The Practice: “Even today, even though I’m not on Intercom, I’m not on Zendesk 24/7, I still review the tickets. If there’s anything escalated to me, I would jump in and set up meetings with clients directly.”

The Value: “They’re the most valuable asset to you because they will be able to provide you immediate feedback so that we can grow together.”

The Three Meta-Lessons from Deel’s Hypergrowth

1. Forecast Everything, But Plan for Chaos

“It’s really hard to forecast when the timing is really good and everything could change. But during this uncertainty, we need to find some ways to measure certainties. Forecast is not only about headcount planning but also revenue numbers—to hit the revenue numbers, what kind of resources do we need?”

2. Process Beats Speed (Eventually)

“When we’re small, my co-founder Alex and I were chill. We’d say ‘let’s do this today, let’s try that tomorrow.’ But as we grew, process became so important. At the very beginning it may slow down growth, but in the end it’s a really good foundation to scale the team.”

3. Execute at “Dual Speed”

“We execute fast, we build product fast, we expand our business fast. We test all of them with very light investment, very simple models. We fail faster, we learn, we find solutions, we understand what’s going on, and then based on our learnings, we execute.”

The Hard Truth About Hypergrowth

Behind Deel’s record-breaking growth lies a simple truth: they were willing to break things fast and fix them faster. Wang’s advice to founders chasing their own $100M ARR milestone is refreshingly honest:

“A lot of things are unpredictable. But that is OK, as long as we trust the team, we work together, and everyone is empowered to solve the problem together.”
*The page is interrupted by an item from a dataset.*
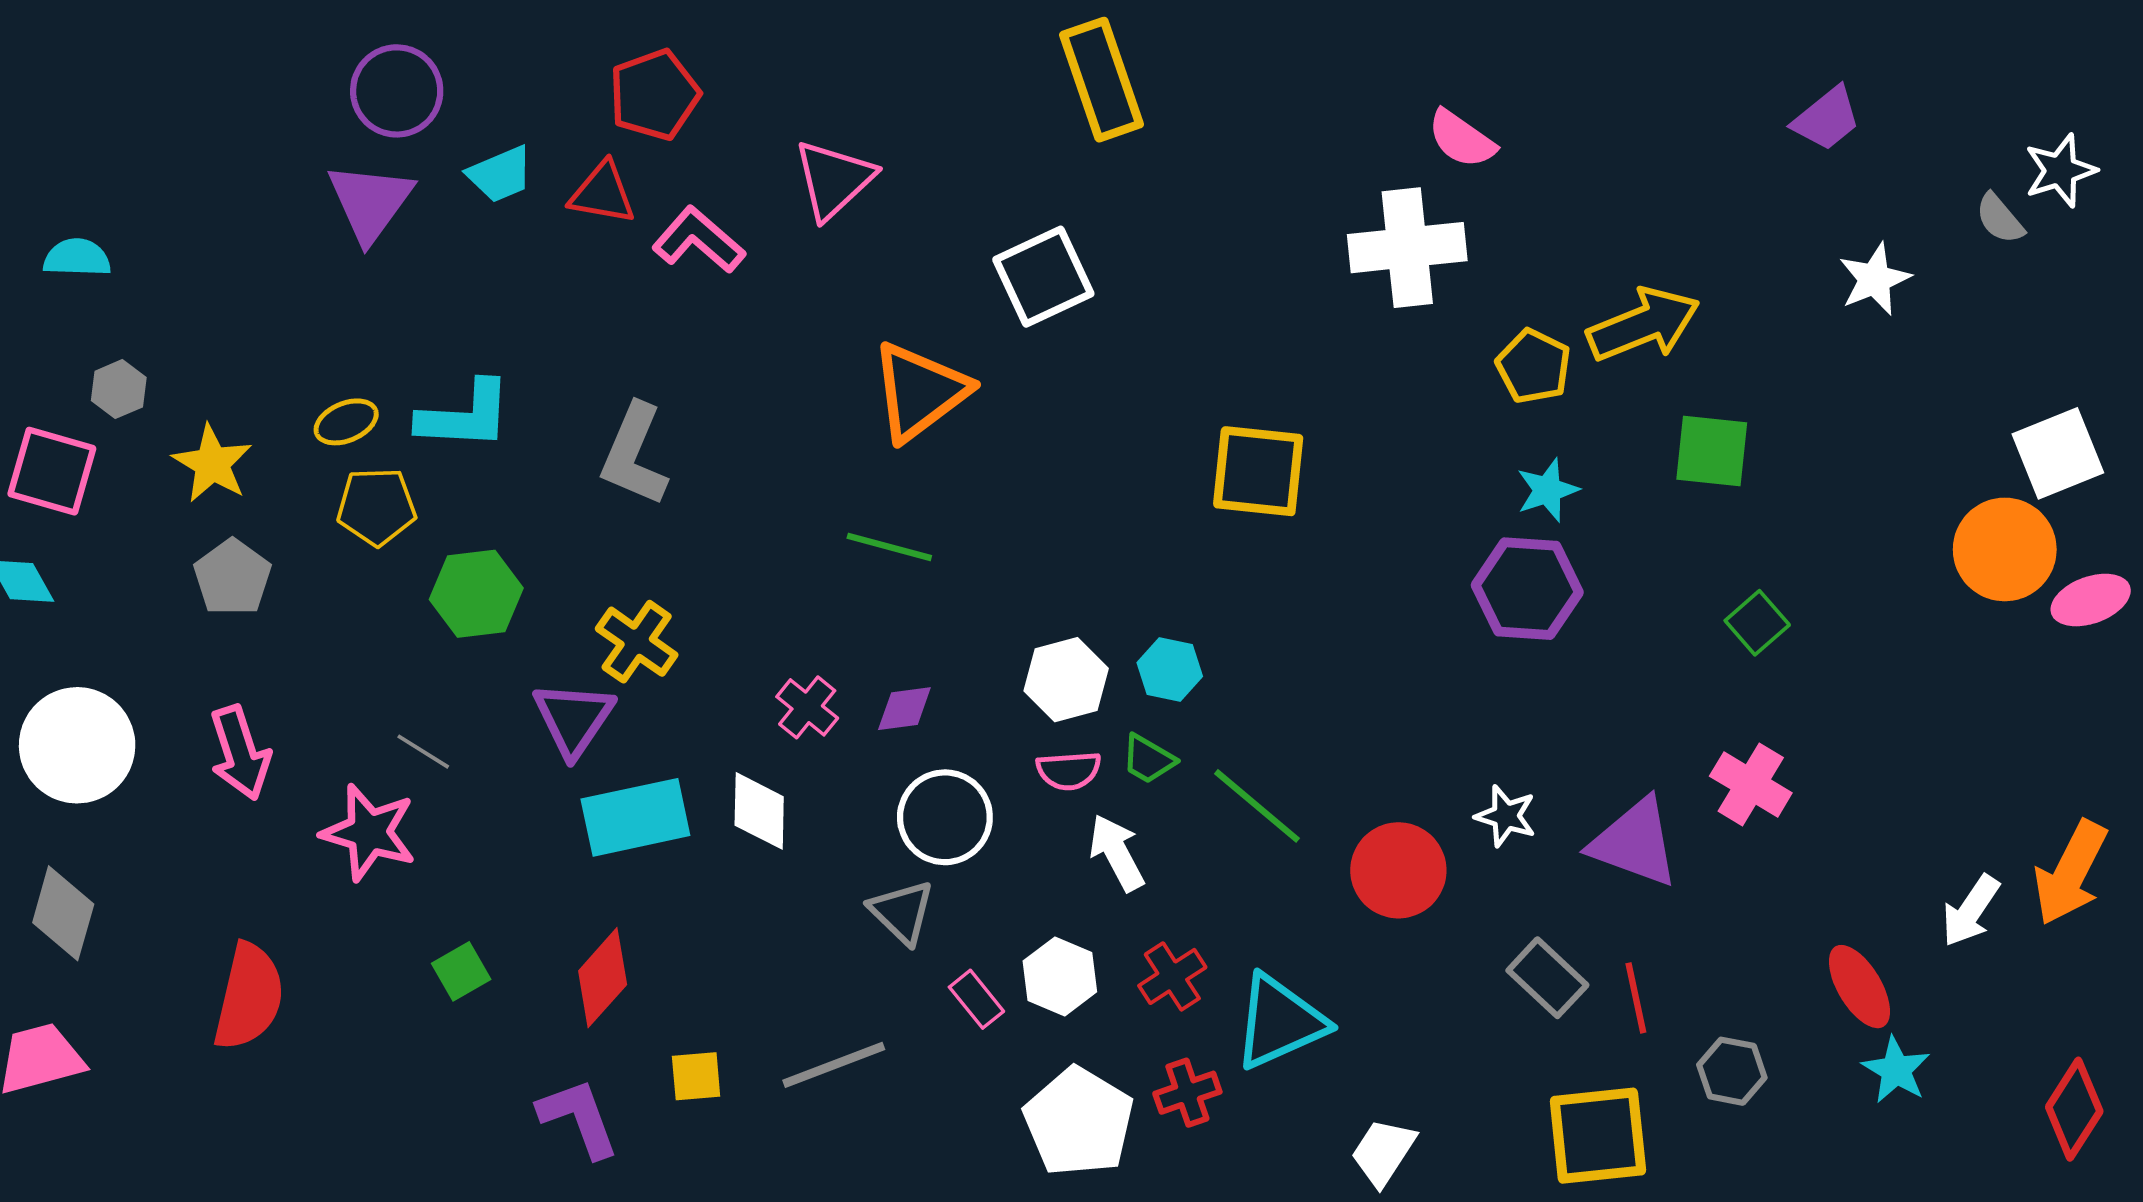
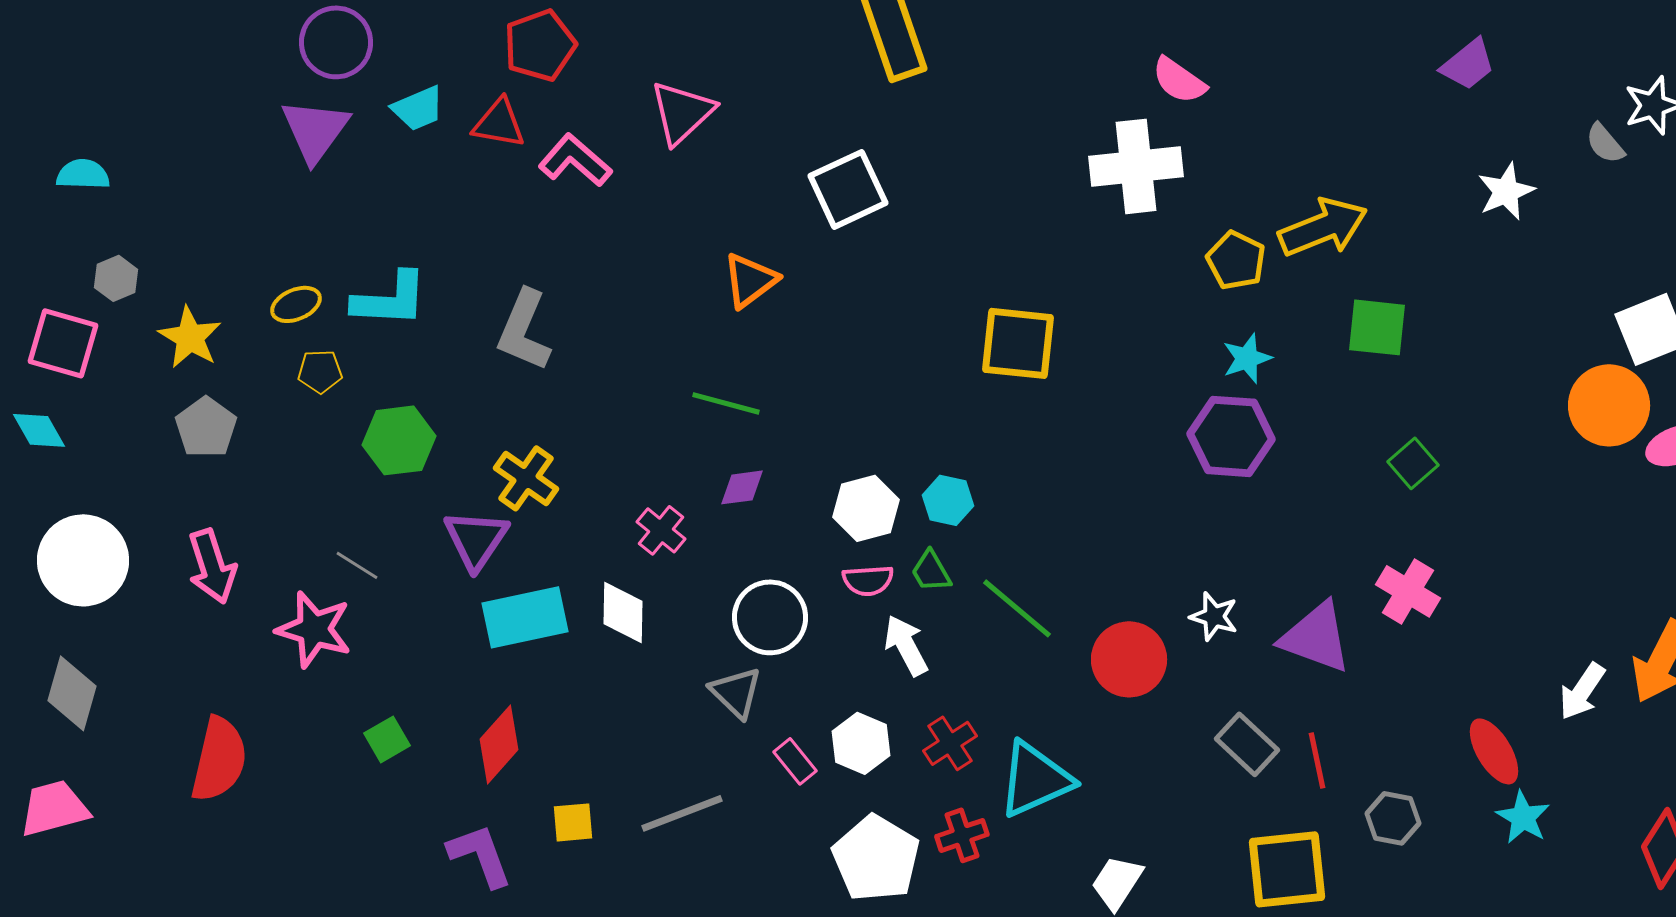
orange triangle: (920, 392) -> (750, 280), size x0.7
yellow pentagon: (376, 507) -> (320, 371), size x0.7
purple diamond: (904, 709) -> (742, 487), moved
green trapezoid: (1148, 759) -> (931, 571), turned 30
The three non-negotiables for any company chasing centaur status:

  1. Go global early if your product can benefit global clients
  2. Make strategic decisions and leverage your data as the foundation for efficient strategies
  3. Set clear milestones and targets together so the team understands what success looks like

Deel’s journey from $1M to $100M ARR in 20 months wasn’t just about being in the right place at the right time. It was about building the right infrastructure, hiring the right people, and making the right strategic bets—even when everything was breaking around them.

As Wang concludes: “Today, we are in this world where a lot of founders are trying to find product-market fit. If you already have product-market fit, it’s really good timing to go global early, make strategic decisions leveraging your data, and set clear milestones and targets with the team together.”

The path to $100M ARR is different for every company, but the fundamentals remain constant: obsess over customers, build systems that scale, and never stop listening to the market. Deel’s 20-month journey proves that with the right strategy, team, and execution, hypergrowth is possible—you just need to be ready for everything to break along the way.